All this does not bode well for children, who are choosing to go the fast food way, and parents have to be careful about what their wards eat.

Uric acid concentration and fructose consumption may be high in individuals with non-alcoholic fatty liver disease (NAFLD). It is a condition where extra fat is accumulated in liver cells in people who drink little or no alcohol.
It is estimated to affect up to 30 per cent of the general population in Western countries and up to 9.6 per cent of all children and 38 per cent of obese children across a spectrum of liver disease, including NASH (defined as steatosis, hepatocyte ballooning and inflammation).
NASH, however, is a less aggressive form of NAFLD, which can progress to severe fibrosis
and cirrhosis.

“It is plausible that dietary fructose intake and uric acid concentrations are potential risk factors for liver disease progression in NAFLD,” says the study published in the Journal of Hepatology. It suggested that fructose consumption was independently associated with high uric acid, which occurred more frequently in patients with NASH than in non-NASH patients. The study shows for the first time that uric acid concentrations and dietary fructose consumption are independently and positively associated with NASH.

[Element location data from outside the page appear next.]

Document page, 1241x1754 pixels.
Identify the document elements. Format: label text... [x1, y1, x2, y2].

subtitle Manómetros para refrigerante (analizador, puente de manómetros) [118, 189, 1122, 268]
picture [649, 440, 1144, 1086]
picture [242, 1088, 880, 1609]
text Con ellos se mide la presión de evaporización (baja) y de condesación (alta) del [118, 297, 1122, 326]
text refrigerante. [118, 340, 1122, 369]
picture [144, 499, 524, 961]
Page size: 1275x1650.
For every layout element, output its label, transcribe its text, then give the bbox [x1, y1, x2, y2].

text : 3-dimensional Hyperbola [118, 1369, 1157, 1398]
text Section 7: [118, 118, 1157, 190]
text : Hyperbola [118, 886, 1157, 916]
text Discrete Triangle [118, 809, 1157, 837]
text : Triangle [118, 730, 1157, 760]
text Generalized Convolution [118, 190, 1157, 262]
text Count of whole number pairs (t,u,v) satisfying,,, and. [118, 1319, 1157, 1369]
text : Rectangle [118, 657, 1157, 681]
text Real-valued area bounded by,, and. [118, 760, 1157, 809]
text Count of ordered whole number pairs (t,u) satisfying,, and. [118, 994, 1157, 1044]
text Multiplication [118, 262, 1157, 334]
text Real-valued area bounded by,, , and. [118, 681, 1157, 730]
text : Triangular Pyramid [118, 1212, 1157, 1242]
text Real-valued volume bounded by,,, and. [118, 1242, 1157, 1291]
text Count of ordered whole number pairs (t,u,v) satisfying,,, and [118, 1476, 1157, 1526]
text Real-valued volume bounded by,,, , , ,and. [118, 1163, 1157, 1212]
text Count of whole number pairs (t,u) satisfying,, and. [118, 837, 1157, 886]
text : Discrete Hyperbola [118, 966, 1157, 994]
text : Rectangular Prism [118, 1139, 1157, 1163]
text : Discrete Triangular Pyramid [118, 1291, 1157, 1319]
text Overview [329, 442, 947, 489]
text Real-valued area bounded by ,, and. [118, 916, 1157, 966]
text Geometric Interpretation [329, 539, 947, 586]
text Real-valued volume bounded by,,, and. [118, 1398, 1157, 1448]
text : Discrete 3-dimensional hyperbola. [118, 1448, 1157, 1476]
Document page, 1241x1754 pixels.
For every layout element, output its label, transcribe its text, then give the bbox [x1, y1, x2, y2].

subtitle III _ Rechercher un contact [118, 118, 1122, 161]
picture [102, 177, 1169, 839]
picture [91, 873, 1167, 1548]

The team analysed 271 obese children and adolescents with NAFLD—155 males, mean age 12.5 years—who underwent liver biopsy. Nearly 90 per cent were found  drinking sodas and soft drinks one or more times a week. Almost 95 per cent of patients regularly consumed morning and afternoon snacks consisting of crackers, pizza and salty food, biscuits, yogurt, or other snacks.
Not just fructose, Indians love their salt. Another latest study reveals that an average Indian consumes about 119 per cent more salt than the WHO recommendation of 2 gm per day. The average intake by Indians was is 10.98 gm, over five times the limit. This is alarming given the rise of cadiovascular diseases in India. Between 2010 and 2013, 23 per cent of all deaths in India were attributed to cardiovascular diseases.